◆ Given passage
Note: This bug is displayed in read-only format because
the product is no longer active in Red Hat Bugzilla.
RHEL Engineering is moving the tracking of its product development work on RHEL 6 through RHEL 9 to Red Hat Jira (issues.redhat.com). If you're a Red Hat customer, please continue to file support cases via the Red Hat customer portal. If you're not, please head to the "RHEL project" in Red Hat Jira and file new tickets here. Individual Bugzilla bugs in the statuses "NEW", "ASSIGNED", and "POST" are being migrated throughout September 2023. Bugs of Red Hat partners with an assigned Engineering Partner Manager (EPM) are migrated in late September as per pre-agreed dates. Bugs against components "kernel", "kernel-rt", and "kpatch" are only migrated if still in "NEW" or "ASSIGNED". If you cannot log in to RH Jira, please consult article #7032570. That failing, please send an e-mail to the RH Jira admins at rh-issues@redhat.com to troubleshoot your issue as a user management inquiry. The email creates a ServiceNow ticket with Red Hat. Individual Bugzilla bugs that are migrated will be moved to status "CLOSED", resolution "MIGRATED", and set with "MigratedToJIRA" in "Keywords". The link to the successor Jira issue will be found under "Links", have a little "two-footprint" icon next to it, and direct you to the "RHEL project" in Red Hat Jira (issue links are of type "https://issues.redhat.com/browse/RHEL-XXXX", where "X" is a digit). This same link will be available in a blue banner at the top of the page informing you that that bug has been migrated.

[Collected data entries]
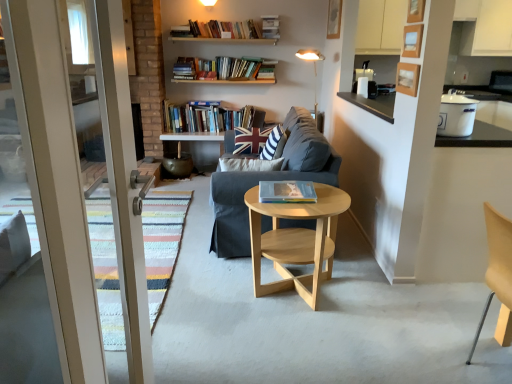
At what (x,y) coordinates should I click in order to perform the action: click on empty space that is ontop of hardcover book at center, placed as the 2th book when sorted from top to bottom. Please return your answer as a coordinate pair (x, y). Looking at the image, I should click on (285, 187).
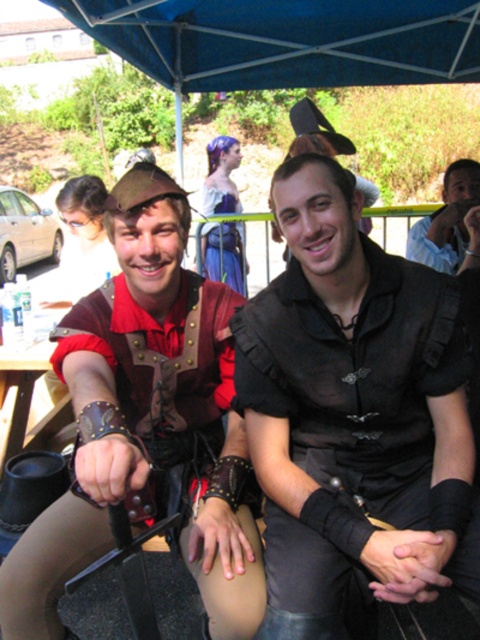
Question: Does leather/golden-brown armor at center come behind blue fabric canopy at upper center?

Choices:
 (A) yes
 (B) no

Answer: (B)

Question: Based on their relative distances, which object is farther from the blue fabric canopy at upper center?

Choices:
 (A) black matte shirt at center
 (B) leather/golden-brown armor at center
 (C) light blue shirt at center
 (D) brown wooden picnic table at lower left

Answer: (A)

Question: Which object appears farthest from the camera in this image?

Choices:
 (A) black matte shirt at center
 (B) leather/golden-brown armor at center
 (C) light blue shirt at center
 (D) brown wooden picnic table at lower left

Answer: (C)

Question: Among these objects, which one is nearest to the camera?

Choices:
 (A) leather/golden-brown armor at center
 (B) light blue shirt at center
 (C) brown wooden picnic table at lower left
 (D) blue fabric canopy at upper center

Answer: (A)

Question: Is blue fabric canopy at upper center closer to camera compared to brown wooden picnic table at lower left?

Choices:
 (A) no
 (B) yes

Answer: (A)

Question: Can you confirm if black matte shirt at center is thinner than light blue shirt at center?

Choices:
 (A) no
 (B) yes

Answer: (A)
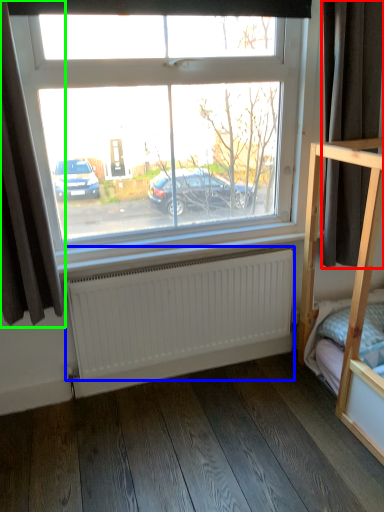
Question: Estimate the real-world distances between objects in this image. Which object is closer to curtain (highlighted by a red box), radiator (highlighted by a blue box) or curtain (highlighted by a green box)?

Choices:
 (A) radiator
 (B) curtain

Answer: (A)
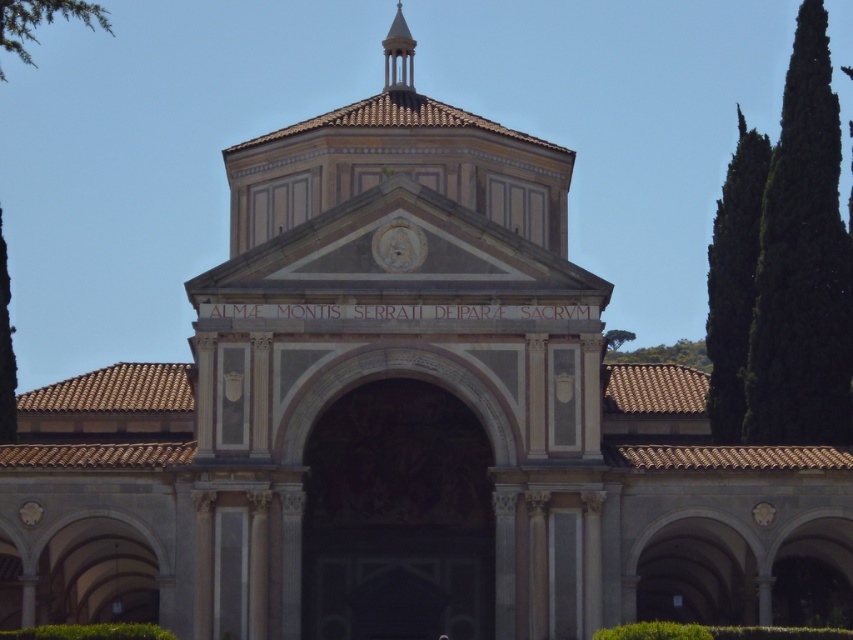
Does dark green leafy tree at right appear on the left side of green leafy tree at upper right?

No, dark green leafy tree at right is not to the left of green leafy tree at upper right.

Can you confirm if dark green leafy tree at right is taller than green leafy tree at upper right?

Correct, dark green leafy tree at right is much taller as green leafy tree at upper right.

Who is more distant from viewer, (788,266) or (691,364)?

Point (691,364)

Where is `dark green leafy tree at right`? dark green leafy tree at right is located at coordinates (802, 264).

Does dark green leafy tree at right come in front of green leafy tree at right?

Yes.

Who is positioned more to the left, dark green leafy tree at right or green leafy tree at right?

From the viewer's perspective, dark green leafy tree at right appears more on the left side.

This screenshot has height=640, width=853. I want to click on dark green leafy tree at right, so click(x=802, y=264).

Consider the image. Can you confirm if dark green leafy tree at right is bigger than green leafy tree at left?

No.

Is point (834, 291) positioned before point (7, 307)?

Yes, it is in front of point (7, 307).

This screenshot has width=853, height=640. Identify the location of dark green leafy tree at right. (802, 264).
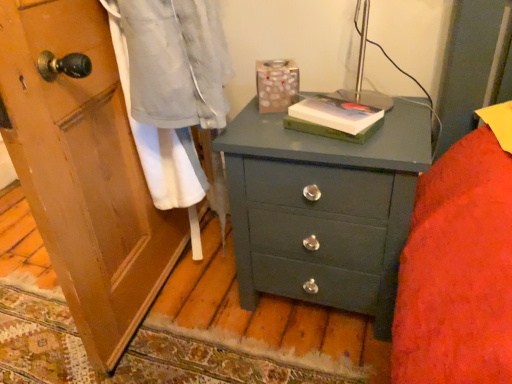
Find the location of a particular element. This screenshot has width=512, height=384. free spot to the left of hardcover book at center, marked as the 1th book in a bottom-to-top arrangement is located at coordinates (272, 127).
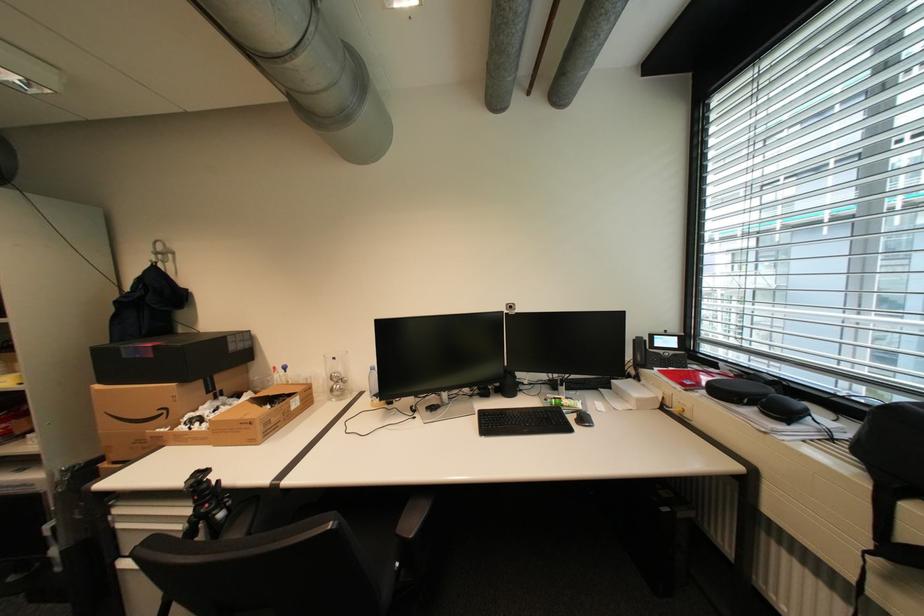
What do you see at coordinates (205, 505) in the screenshot? The width and height of the screenshot is (924, 616). I see `the tripod adjustment knob` at bounding box center [205, 505].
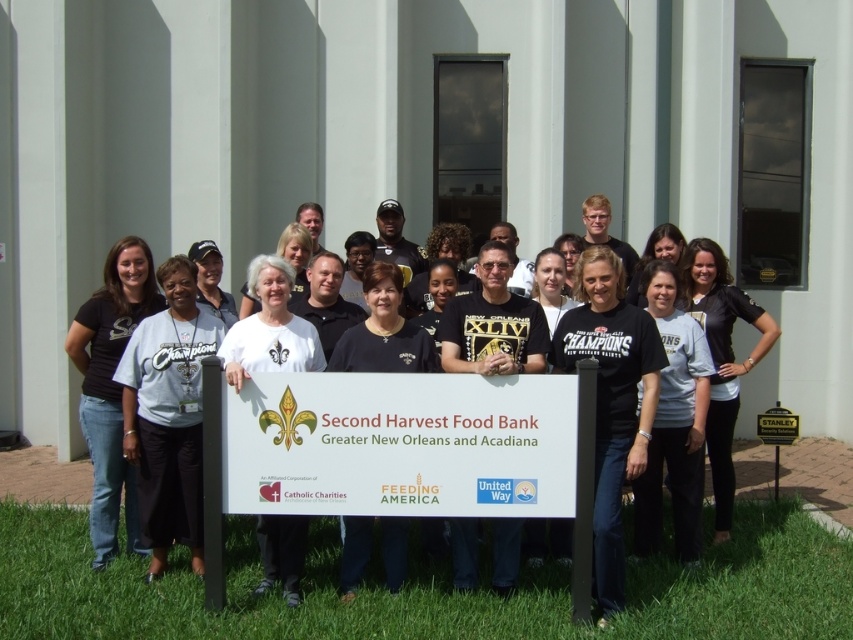
Does point (517, 436) lie in front of point (596, 288)?

Yes, point (517, 436) is closer to viewer.

Who is more distant from viewer, (x=590, y=396) or (x=590, y=256)?

Positioned behind is point (x=590, y=256).

I want to click on white matte sign at center, so click(x=392, y=449).

Can you confirm if gray t-shirt at lower left is thinner than black t-shirt at left?

Yes, gray t-shirt at lower left is thinner than black t-shirt at left.

Who is lower down, gray t-shirt at lower left or black t-shirt at left?

Positioned lower is gray t-shirt at lower left.

Which is in front, point (142, 470) or point (109, 360)?

Point (142, 470) is more forward.

Locate an element on the screen. The height and width of the screenshot is (640, 853). gray t-shirt at lower left is located at coordinates (167, 413).

Is point (656, 346) positioned behind point (97, 506)?

No, it is in front of (97, 506).

Between black matte t-shirt at center and black t-shirt at left, which one is positioned lower?

Positioned lower is black matte t-shirt at center.

Where is `black matte t-shirt at center`? black matte t-shirt at center is located at coordinates (611, 401).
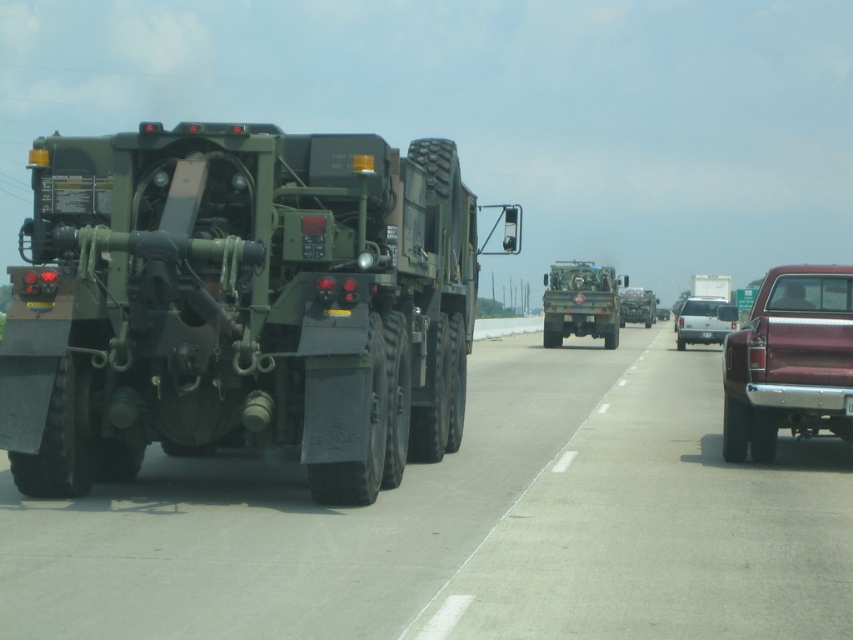
Question: Is maroon metallic truck at right wider than metallic silver trailer at center?

Choices:
 (A) yes
 (B) no

Answer: (B)

Question: Which point is closer to the camera?

Choices:
 (A) (711, 340)
 (B) (749, 376)
 (C) (73, 426)
 (D) (581, 262)

Answer: (C)

Question: Can you confirm if matte green truck at center is positioned to the right of metallic silver trailer at center?

Choices:
 (A) yes
 (B) no

Answer: (B)

Question: Which point is farther to the camera?

Choices:
 (A) (198, 198)
 (B) (578, 275)
 (C) (625, 288)

Answer: (C)

Question: From the image, what is the correct spatial relationship of matte green military vehicle at left in relation to white matte van at center?

Choices:
 (A) right
 (B) left

Answer: (B)

Question: Which object is positioned closest to the maroon metallic truck at right?

Choices:
 (A) matte green truck at center
 (B) white matte van at center
 (C) metallic silver trailer at center
 (D) matte green military vehicle at left

Answer: (D)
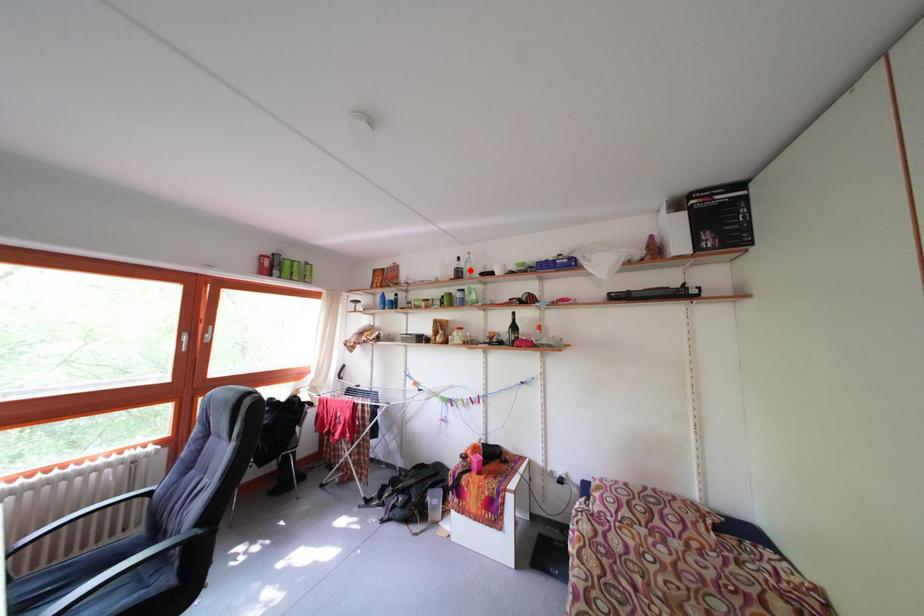
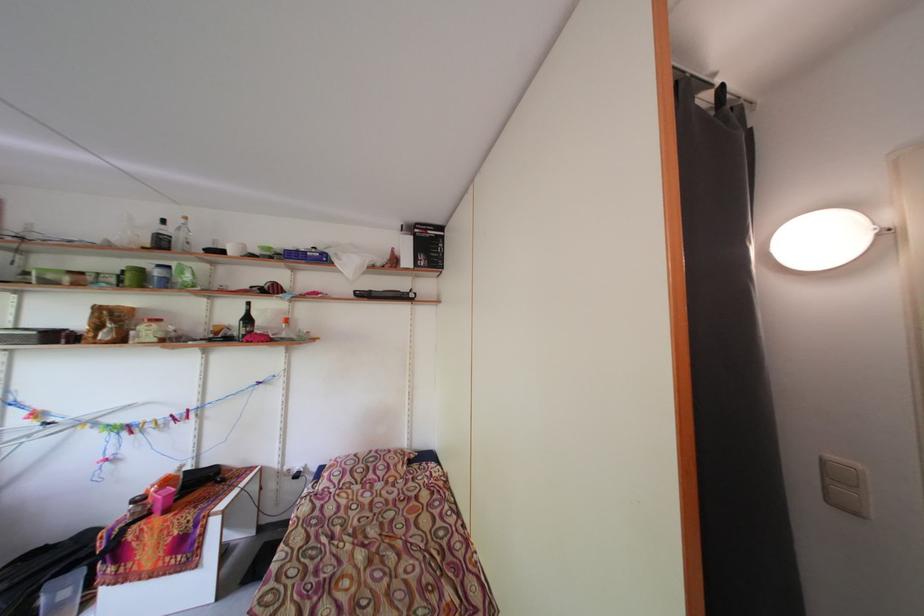
Find the pixel in the second image that matches the highlighted location in the first image.

(176, 236)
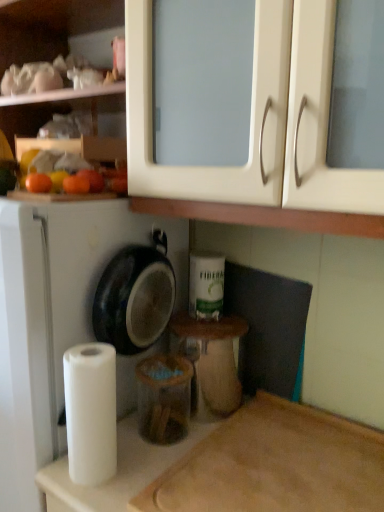
Question: Can you confirm if matte plastic container at center is positioned to the left of white matte paper towel at lower left?

Choices:
 (A) yes
 (B) no

Answer: (B)

Question: Does matte plastic container at center have a smaller size compared to white matte paper towel at lower left?

Choices:
 (A) no
 (B) yes

Answer: (A)

Question: Can you confirm if matte plastic container at center is shorter than white matte paper towel at lower left?

Choices:
 (A) no
 (B) yes

Answer: (B)

Question: Could you tell me if matte plastic container at center is turned towards white matte paper towel at lower left?

Choices:
 (A) yes
 (B) no

Answer: (A)

Question: Is matte plastic container at center closer to camera compared to white matte paper towel at lower left?

Choices:
 (A) no
 (B) yes

Answer: (A)

Question: Does matte plastic container at center have a greater width compared to white matte paper towel at lower left?

Choices:
 (A) yes
 (B) no

Answer: (A)

Question: From the image's perspective, would you say orange matte at left, which ranks as the second orange in left-to-right order, is shown under white matte dish washer at left?

Choices:
 (A) yes
 (B) no

Answer: (B)

Question: Considering the relative positions of orange matte at left, arranged as the first orange when viewed from the right, and white matte dish washer at left in the image provided, is orange matte at left, arranged as the first orange when viewed from the right, to the left of white matte dish washer at left from the viewer's perspective?

Choices:
 (A) yes
 (B) no

Answer: (B)

Question: From a real-world perspective, does orange matte at left, which ranks as the second orange in left-to-right order, stand above white matte dish washer at left?

Choices:
 (A) no
 (B) yes

Answer: (B)

Question: Can you confirm if orange matte at left, arranged as the first orange when viewed from the right, is thinner than white matte dish washer at left?

Choices:
 (A) yes
 (B) no

Answer: (A)

Question: Can you confirm if orange matte at left, arranged as the first orange when viewed from the right, is shorter than white matte dish washer at left?

Choices:
 (A) yes
 (B) no

Answer: (A)

Question: Considering the relative sizes of orange matte at left, arranged as the first orange when viewed from the right, and white matte dish washer at left in the image provided, is orange matte at left, arranged as the first orange when viewed from the right, wider than white matte dish washer at left?

Choices:
 (A) no
 (B) yes

Answer: (A)

Question: Does white matte paper towel at lower left have a lesser height compared to white matte dish washer at left?

Choices:
 (A) yes
 (B) no

Answer: (A)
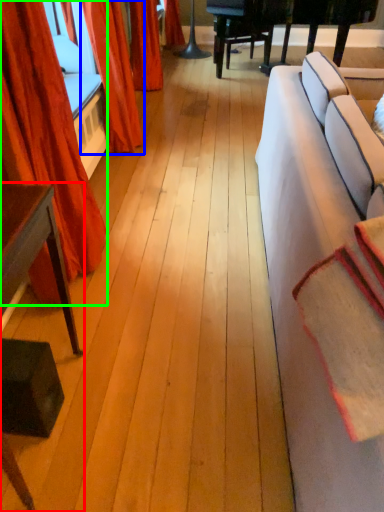
Question: Which object is the closest to the table (highlighted by a red box)? Choose among these: curtain (highlighted by a blue box) or curtain (highlighted by a green box).

Choices:
 (A) curtain
 (B) curtain

Answer: (B)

◆ Work instruction
According to the Bugzilla migration notice, which statuses must bugs against "kernel", "kernel-rt", and "kpatch" be in to be migrated?

◆ Result of the exercise
They are migrated only if still in "NEW" or "ASSIGNED".